The UK might be turning into a cashless society, but when it comes to Christmas shopping British consumers prefer spending with cash, research from Post Office reveals.

According to the research, six in 10 people across the UK are more likely to use cash rather than cards when purchasing gifts, treats or socialising this Christmas, which rises to two-thirds of people in rural areas. In addition to this, Post Office also found that 45% of people are likely to give cash as a present this Christmas.

Access to cash

While UK consumers are turning to cash this Christmas, continuing bank branch and ATM closures mean that it is becoming harder for some, especially those in rural areas, to withdraw cash from their accounts. Just last week we reported on the fact that TSB is planning to close 82 branches, which is part of an ongoing trend that has seen over half of bank branches close since 1989.  Consumers wanting to withdraw money but who cannot access their accounts, can do so via Post Office branches, with Post Office expecting 20% of people intending to visit a Post Office branch during the festive period doing so to withdraw cash, which increases to 30% of those living in rural areas.

Martin Kearsley, banking services director at the Post Office, said: “Millions of customers of UK banks can rely on our branches for easy access to cash in the run-up to Christmas. Many branches are open longer hours and 4,000 are open seven days a week. Whether it’s withdrawing cash to give as a gift to getting stamps, cards or travel money, our branches provide a personal, face-to-face service, which is important to many, particularly during the festive period.”

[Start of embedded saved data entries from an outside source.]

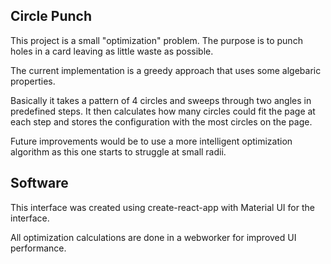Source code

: ## Circle Punch  
This project is a small "optimization" problem. The purpose is to punch holes in a card leaving as little waste as possible. 

The current implementation is a greedy approach that uses some algebaric properties.  

Basically it takes a pattern of 4 circles and sweeps through two angles in predefined steps. It then calculates how many circles could fit the page at each step and stores the configuration with the most circles on the page.  

Future improvements would be to use a more intelligent optimization algorithm as this one starts to struggle at small radii.  

## Software
This interface was created using create-react-app with Material UI for the interface.  

All optimization calculations are done in a webworker for improved UI performance.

Withdrawing cash using credit cards

Consumers should avoid withdrawing cash using their credit card as they could be hit by high withdrawal fees as well as being charged interest from the day the money is withdrawn, with this continuing to be added daily until the amount borrowed is repaid in full. Instead, to avoid falling into unnecessary debt over the Christmas period, consumers should ensure that they have enough money in their account to cover all the cash costs they are planning to make.